Imaki K, Okada T, Nakayama Y, Nagao Y, Kobayashi K, Sakai Y, Mohri T, Amino T, Nakai H, Kawamura M
Department of Medicinal Chemistry, Minase Research Institute, Ono Pharmaceutical Co., Ltd., Osaka, Japan.
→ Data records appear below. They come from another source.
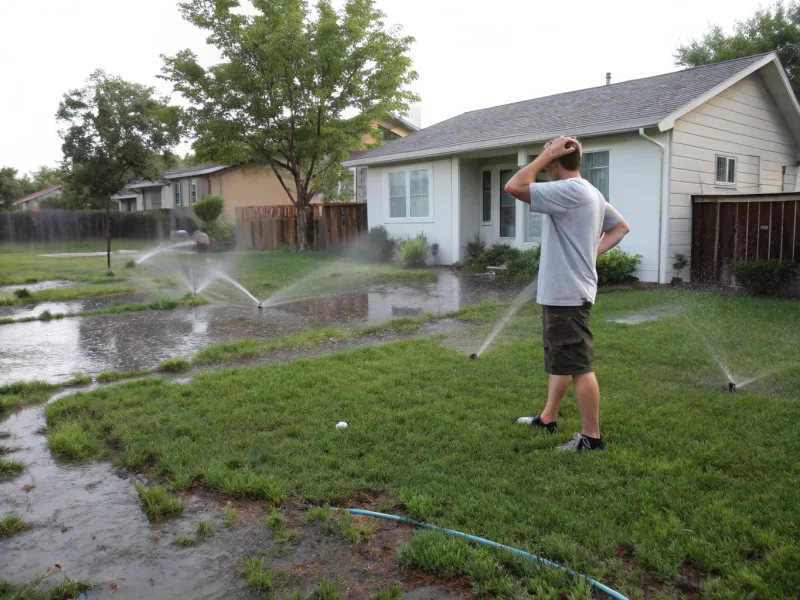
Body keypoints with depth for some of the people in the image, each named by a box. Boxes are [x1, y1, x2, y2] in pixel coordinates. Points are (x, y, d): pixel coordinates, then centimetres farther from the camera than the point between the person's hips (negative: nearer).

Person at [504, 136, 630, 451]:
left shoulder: (569, 191, -19)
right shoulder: (590, 192, 13)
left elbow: (514, 187, -25)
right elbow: (621, 226, 24)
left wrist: (546, 154, -15)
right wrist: (594, 252, 13)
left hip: (566, 293, -11)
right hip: (563, 292, 11)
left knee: (578, 366, -2)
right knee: (560, 359, 20)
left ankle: (591, 436, 8)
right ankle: (548, 417, 34)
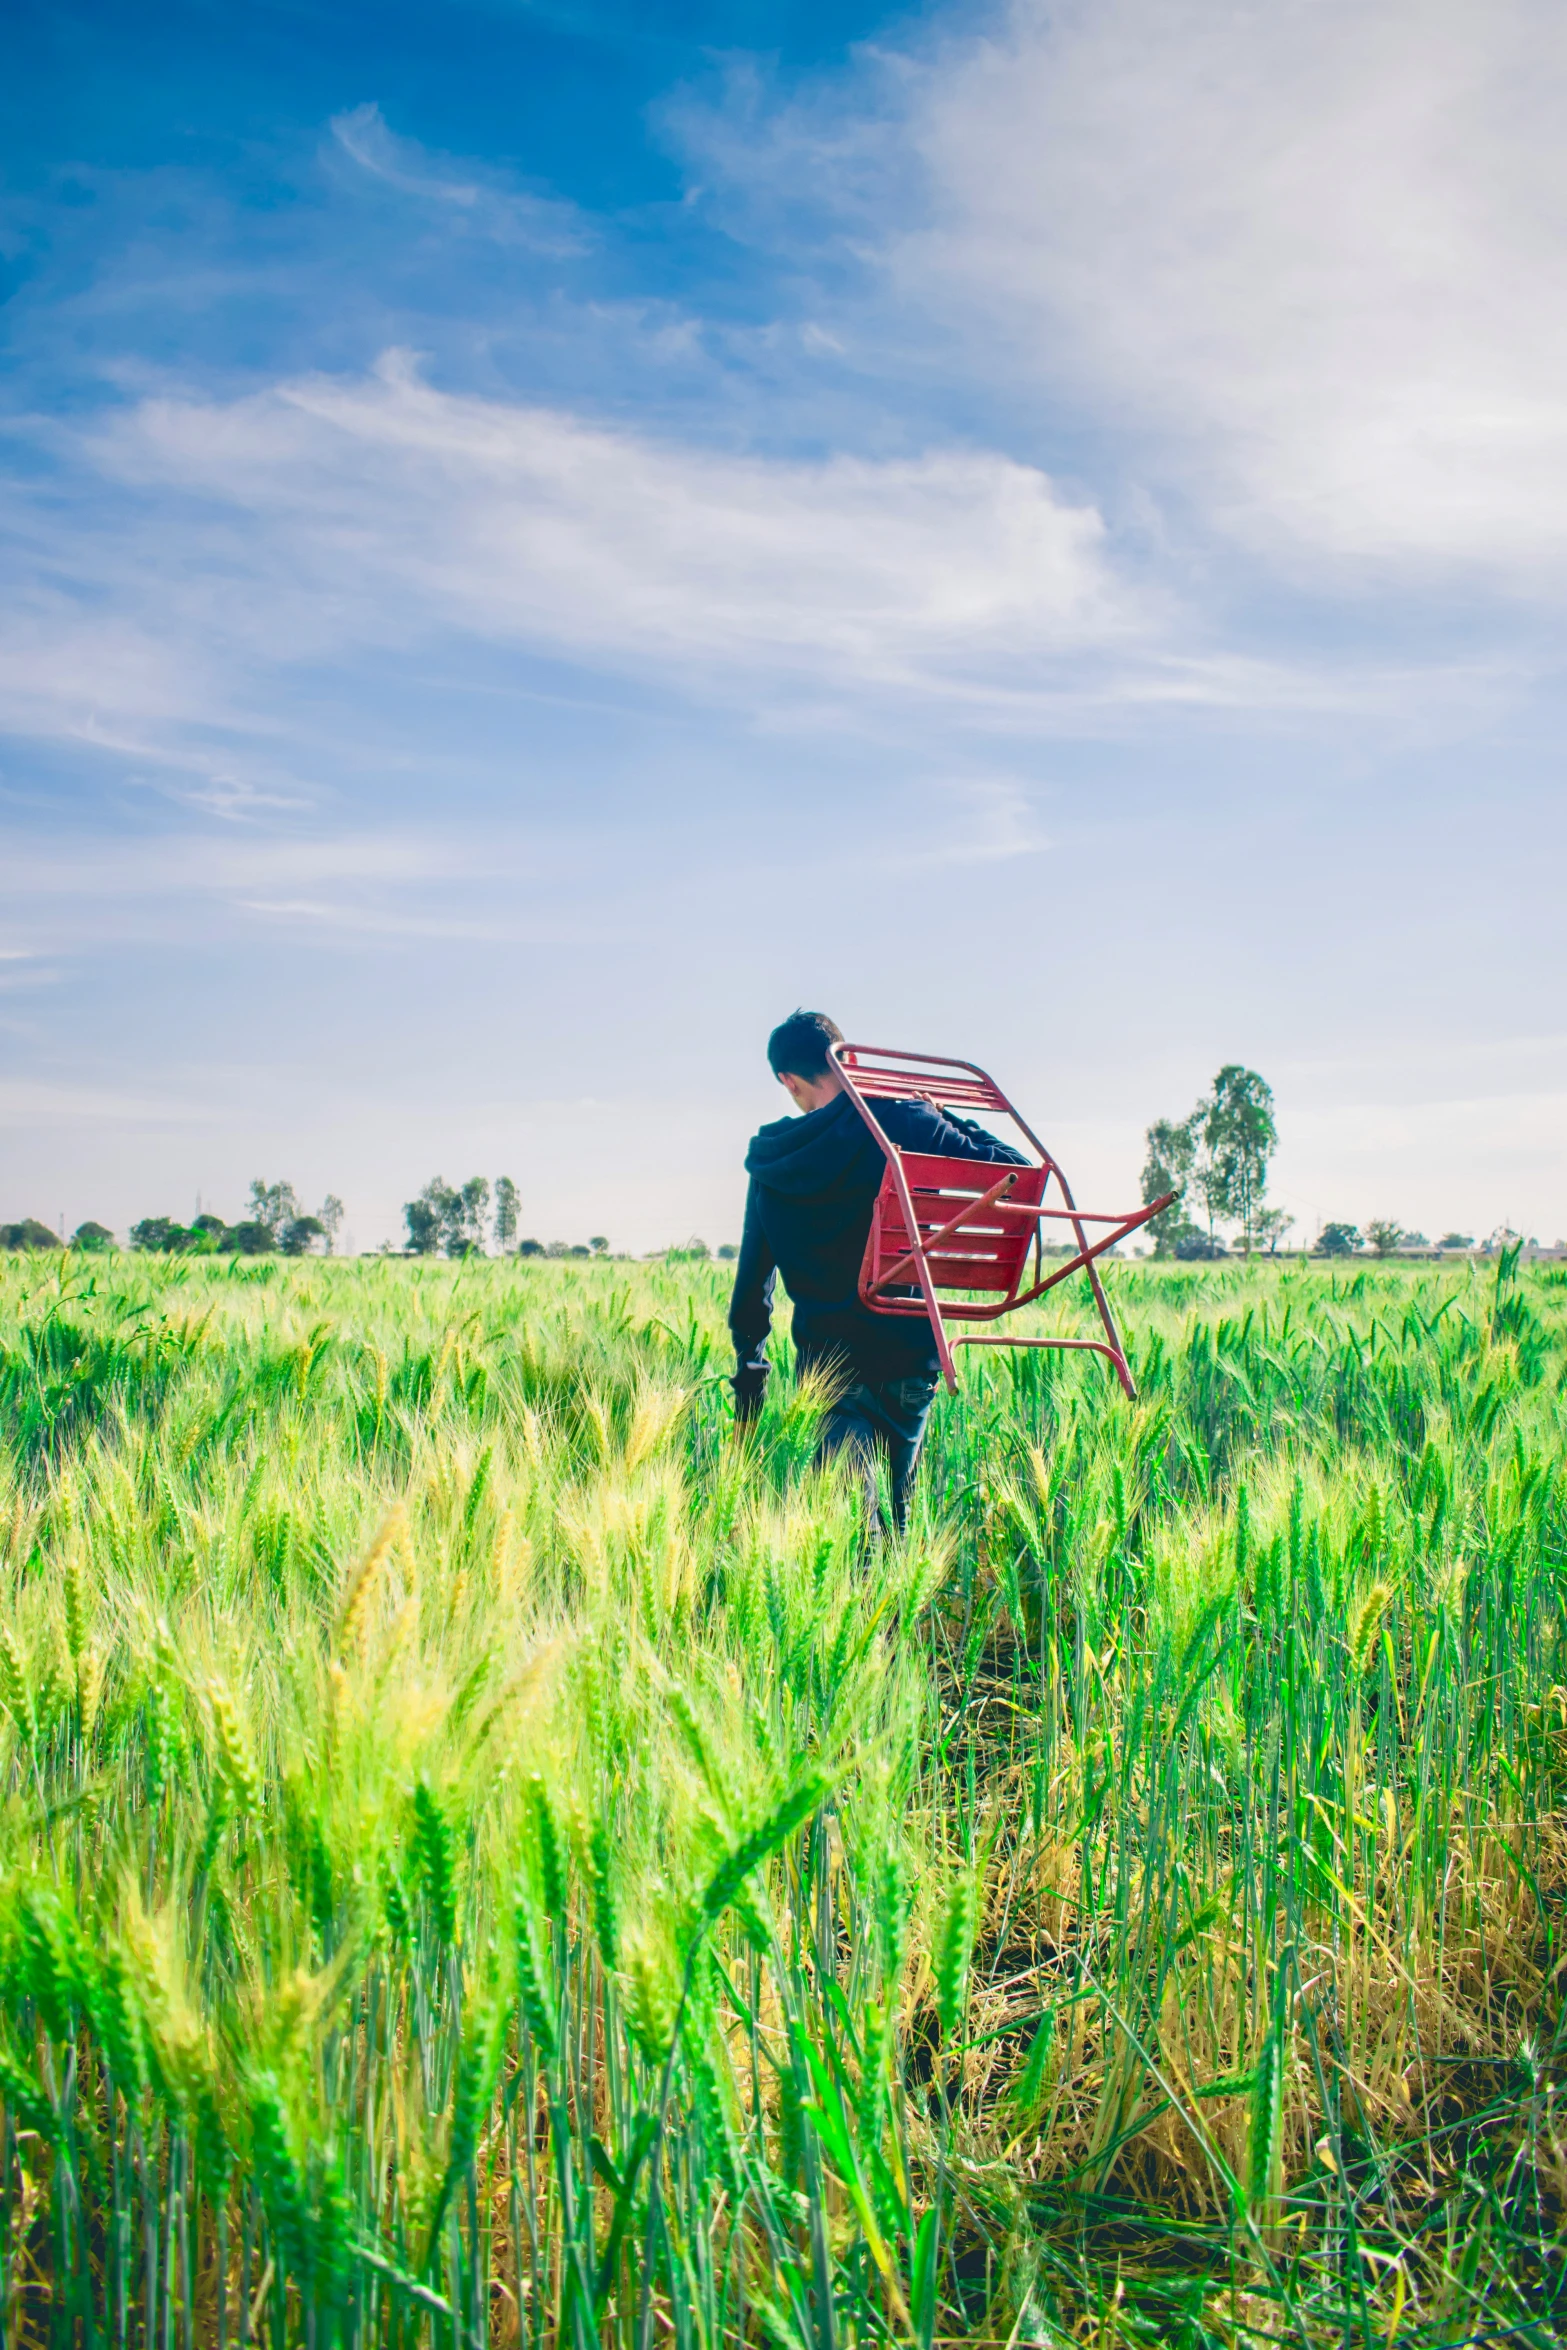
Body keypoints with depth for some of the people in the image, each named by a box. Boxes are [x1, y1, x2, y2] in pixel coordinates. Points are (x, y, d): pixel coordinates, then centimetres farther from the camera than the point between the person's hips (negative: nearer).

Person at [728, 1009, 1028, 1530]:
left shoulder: (771, 1164, 3)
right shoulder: (901, 1123, -9)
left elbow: (752, 1280, 10)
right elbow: (1011, 1169, -12)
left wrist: (749, 1372, 20)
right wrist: (950, 1125, 7)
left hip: (823, 1361, 2)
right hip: (905, 1354, -2)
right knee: (897, 1503, 17)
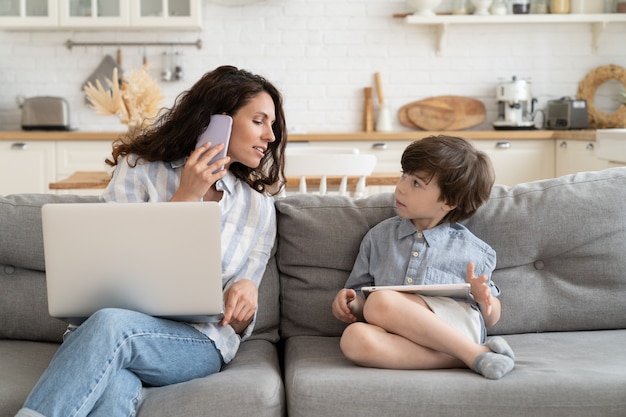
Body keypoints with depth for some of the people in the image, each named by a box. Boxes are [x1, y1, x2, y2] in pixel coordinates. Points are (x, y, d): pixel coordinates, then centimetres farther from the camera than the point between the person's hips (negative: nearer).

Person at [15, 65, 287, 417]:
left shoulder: (259, 207, 14)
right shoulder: (139, 168, 8)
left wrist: (246, 292, -11)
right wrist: (185, 197, -5)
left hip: (198, 340, 1)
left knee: (111, 325, -34)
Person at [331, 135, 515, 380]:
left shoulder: (472, 252, 12)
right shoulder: (379, 237, 20)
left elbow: (492, 319, 18)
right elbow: (359, 299, 21)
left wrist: (484, 298, -4)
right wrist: (348, 302, -2)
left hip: (457, 331, -3)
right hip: (402, 337, 3)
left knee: (381, 303, -31)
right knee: (354, 338, -33)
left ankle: (475, 353, -25)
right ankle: (475, 357, -30)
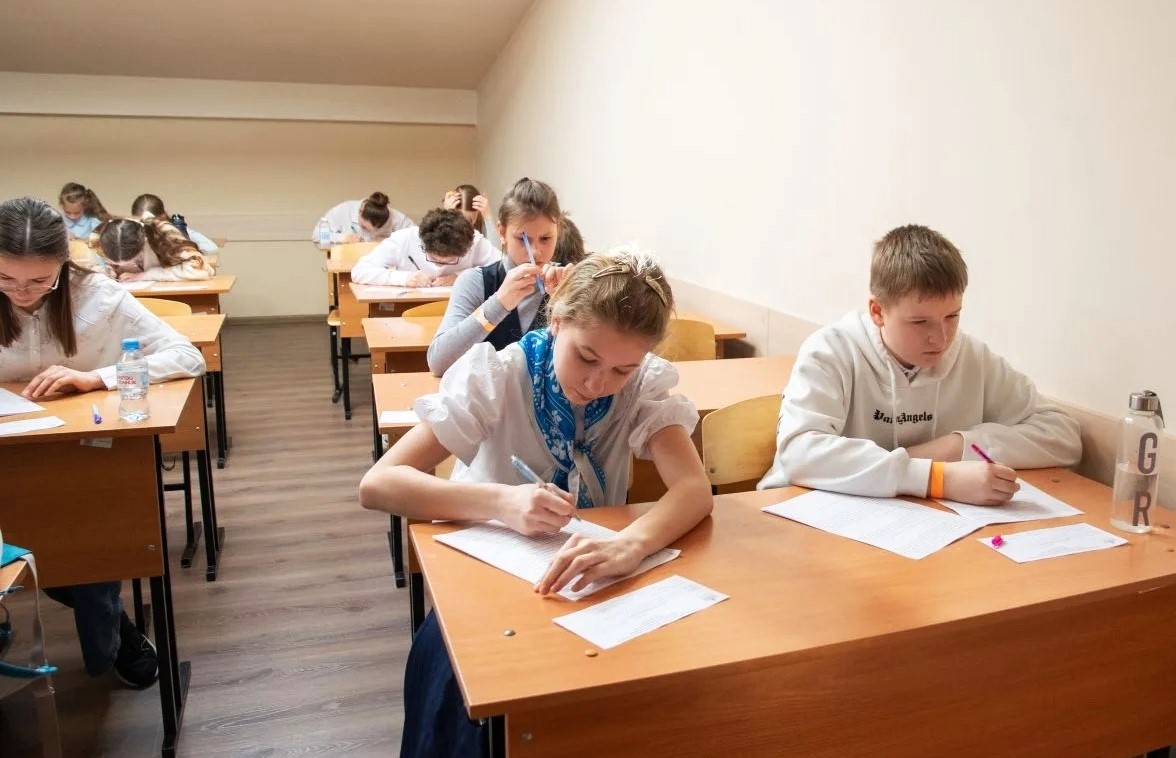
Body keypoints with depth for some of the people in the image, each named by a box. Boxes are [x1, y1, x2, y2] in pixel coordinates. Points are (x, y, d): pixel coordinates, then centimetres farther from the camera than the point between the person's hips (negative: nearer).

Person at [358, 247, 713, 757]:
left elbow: (694, 488, -27)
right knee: (448, 660, -30)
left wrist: (631, 542, -49)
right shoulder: (495, 376, -20)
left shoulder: (646, 383, -13)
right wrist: (501, 502, -41)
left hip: (589, 573, 2)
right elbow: (377, 485, -25)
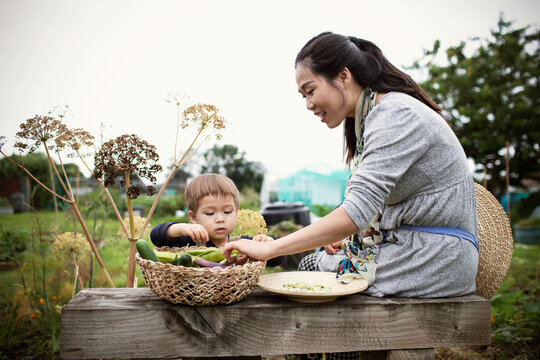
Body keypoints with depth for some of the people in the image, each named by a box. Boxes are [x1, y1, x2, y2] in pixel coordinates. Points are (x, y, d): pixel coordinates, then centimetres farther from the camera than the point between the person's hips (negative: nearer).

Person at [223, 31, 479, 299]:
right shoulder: (369, 119, 11)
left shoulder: (395, 114, -19)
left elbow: (357, 212, -28)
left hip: (437, 259, -8)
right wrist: (339, 237, -4)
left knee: (311, 267, -13)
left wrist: (269, 249, -28)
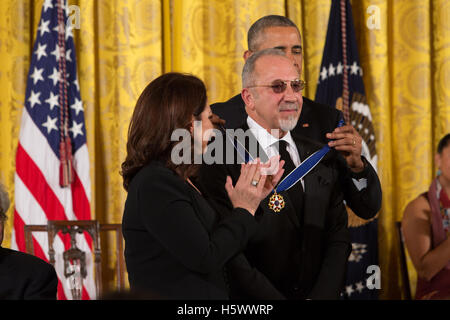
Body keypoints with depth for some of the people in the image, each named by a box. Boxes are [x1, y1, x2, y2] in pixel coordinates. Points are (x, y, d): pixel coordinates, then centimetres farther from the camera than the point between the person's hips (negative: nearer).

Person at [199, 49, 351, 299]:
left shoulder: (325, 159, 10)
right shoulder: (222, 162, -9)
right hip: (253, 313, -2)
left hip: (319, 293, 2)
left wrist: (321, 296, -10)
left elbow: (338, 239, 6)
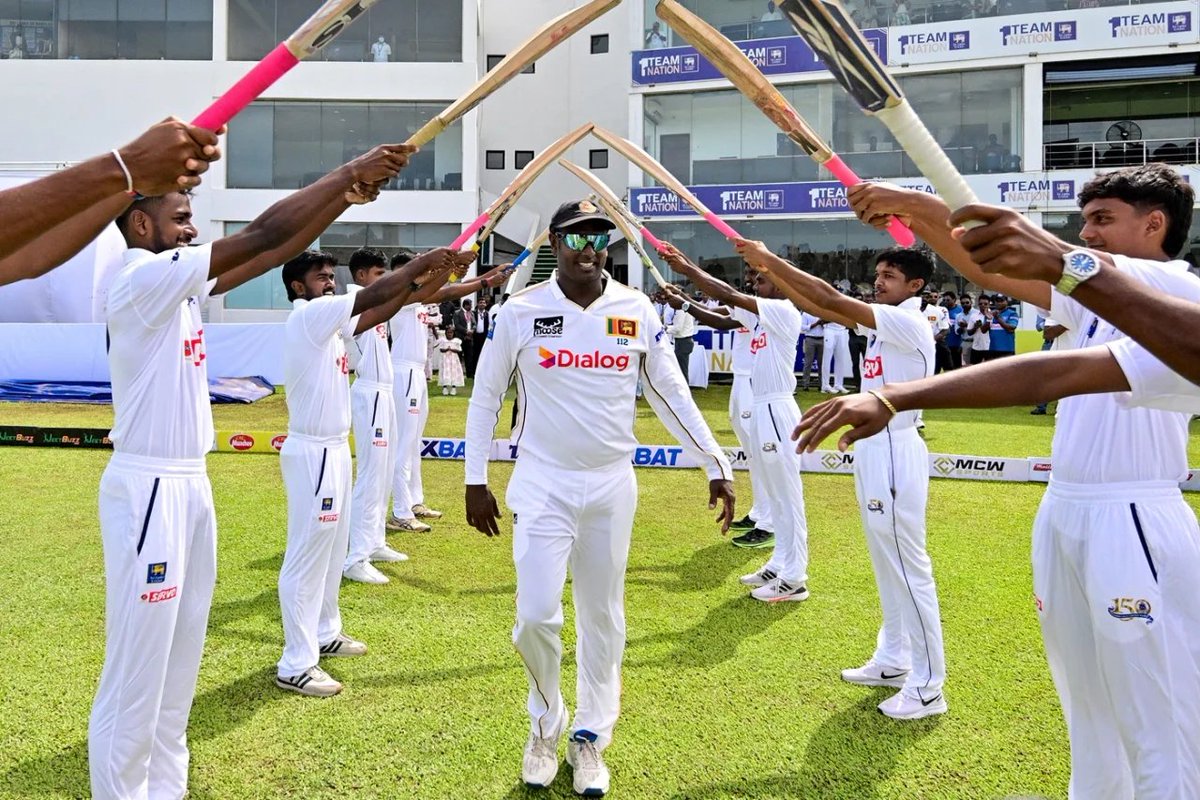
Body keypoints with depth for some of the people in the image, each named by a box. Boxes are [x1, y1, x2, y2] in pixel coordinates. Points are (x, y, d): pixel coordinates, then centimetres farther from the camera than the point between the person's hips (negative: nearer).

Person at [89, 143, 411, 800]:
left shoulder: (180, 285, 11)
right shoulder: (141, 279, -15)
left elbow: (275, 252, 9)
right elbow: (261, 236, -19)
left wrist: (349, 193, 1)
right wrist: (346, 173, -13)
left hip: (191, 484, 10)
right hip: (148, 489, -9)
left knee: (180, 662, 15)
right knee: (136, 671, -1)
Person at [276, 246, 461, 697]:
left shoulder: (331, 321, 12)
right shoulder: (307, 316, -15)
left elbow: (376, 314, 7)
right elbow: (371, 297, -21)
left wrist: (418, 281, -5)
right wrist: (418, 263, -16)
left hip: (334, 448, 10)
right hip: (312, 453, -10)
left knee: (332, 549, 19)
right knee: (307, 556, -6)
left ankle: (324, 634, 33)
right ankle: (295, 666, 1)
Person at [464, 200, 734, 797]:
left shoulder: (637, 312, -1)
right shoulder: (520, 312, -5)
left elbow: (671, 396, 4)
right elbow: (485, 397, 2)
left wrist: (716, 466, 1)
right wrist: (476, 481, 1)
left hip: (612, 486, 2)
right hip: (543, 485, -2)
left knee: (603, 617, 10)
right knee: (536, 615, -6)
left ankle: (589, 738, 28)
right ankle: (546, 722, 22)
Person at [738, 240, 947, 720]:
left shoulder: (911, 324, -16)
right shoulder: (883, 321, 11)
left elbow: (831, 300, -23)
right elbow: (819, 309, 9)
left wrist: (772, 260, -19)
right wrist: (770, 272, -1)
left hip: (895, 451, -10)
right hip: (871, 447, 10)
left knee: (910, 568, -4)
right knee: (887, 565, 17)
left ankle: (929, 688, 4)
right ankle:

Bioorg Med Chem. 1996 Dec;4(12):2115-34. doi: 10.1016/s0968-0896(96)00216-7.
A novel series of pivaloyloxy benzene derivatives has been identified as potent and selective human neutrophil elastase (HNE) inhibitors. Convergent syntheses were developed in order to identify the inhibitors which are intravenously effective in an animal model. A compound of particular interest is the sulfonanilide-containing analogues. Structure-activity relationships are discussed. Structural requirements for metabolic stabilization are also discussed.
一系列新型的特戊酰氧基苯衍生物已被鉴定为强效且具有选择性的人中性粒细胞弹性蛋白酶(HNE)抑制剂。为了鉴定在动物模型中静脉给药有效的抑制剂,开展了汇聚合成研究。一种特别受关注的化合物是含磺酰苯胺的类似物。文中讨论了构效关系。还讨论了代谢稳定性的结构要求。